Benchmarking leading LLMs for SQL analytics across accuracy, usability, privacy, and cost.

Context

This case study evaluates whether leading large language models can reliably support SQL-based business analytics workflows. As organizations increasingly experiment with AI-assisted data analysis, questions remain around model accuracy, consistency, privacy considerations, and cost effectiveness in real-world use. The project examined how GPT, Gemini, and Claude performed on structured SQL tasks using a controlled dataset and scoring framework, with the goal of assessing their practical viability for business decision-making environments.

Goals

The primary goal was to evaluate the accuracy and reliability of leading large language models when performing structured SQL-based analytics tasks.

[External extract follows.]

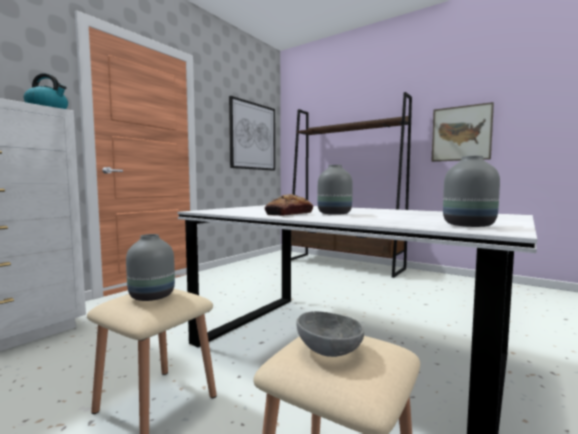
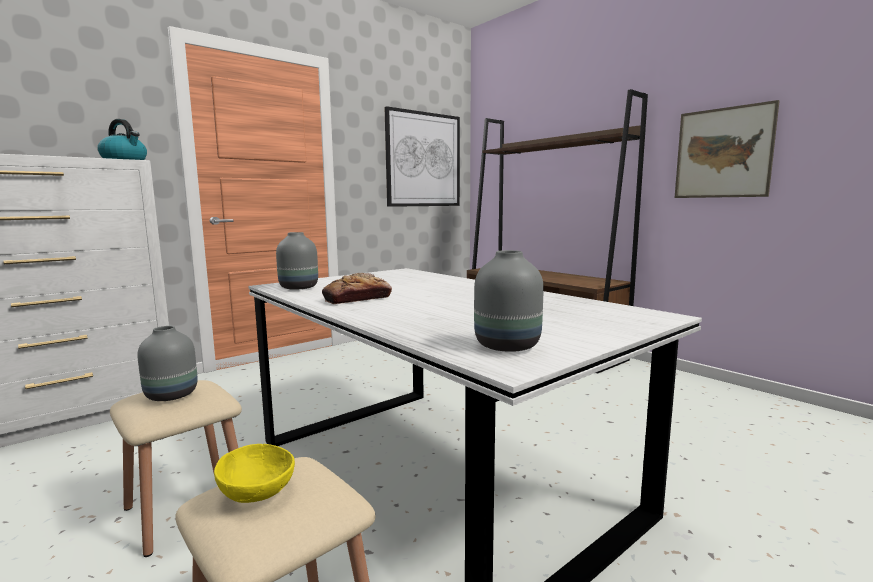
camera: 15 degrees right, 5 degrees up
(329, 349) = (259, 491): grey bowl -> yellow bowl
(335, 214) = (413, 302): grey vase -> grey vase (298, 288)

Secondary goals included comparing model performance across dimensions such as usability, consistency, privacy considerations, and cost, and determining whether premium models provided meaningful advantages over widely available alternatives in a business setting.

How I Worked

I structured the project as a controlled evaluation, defining a standardized set of SQL-based business questions using a common transactional dataset. Each model was prompted using consistent instructions, and outputs were assessed for query correctness, clarity of explanation, and completeness of results. I developed a scoring framework to compare performance across accuracy, usability, privacy considerations, and cost, then synthesized findings into a structured analysis highlighting strengths, limitations, and practical implications for business use.

Key Decisions & Tradeoffs

A central decision was to evaluate models using standardized prompts and identical datasets to ensure comparability, prioritizing fairness and control over exploratory experimentation. This approach reduced variability but limited the ability to optimize prompts for each model's strengths. Another key tradeoff involved balancing evaluation depth with practicality, focusing on common business analytics tasks rather than edge-case technical complexity to better reflect real-world usage scenarios.

Impact

The analysis provided a structured, side-by-side comparison of leading large language models in the context of SQL-based business analytics. The findings clarified where models performed reliably, where inconsistencies emerged, and how cost and privacy considerations influence tool selection in professional environments. The final output delivered a practical evaluation framework that organizations can use to assess whether AI-assisted analytics tools meet their accuracy and governance standards.

What This
Project Shaped

This work strengthened my ability to evaluate emerging AI technologies while deepening my fluency in SQL-based business analytics. It sharpened my judgment around translating business questions into structured queries, validating data accuracy, and assessing model outputs for reliability and clarity. The project reinforced the importance of disciplined experimentation and analytical rigor when integrating AI tools into real-world data workflows.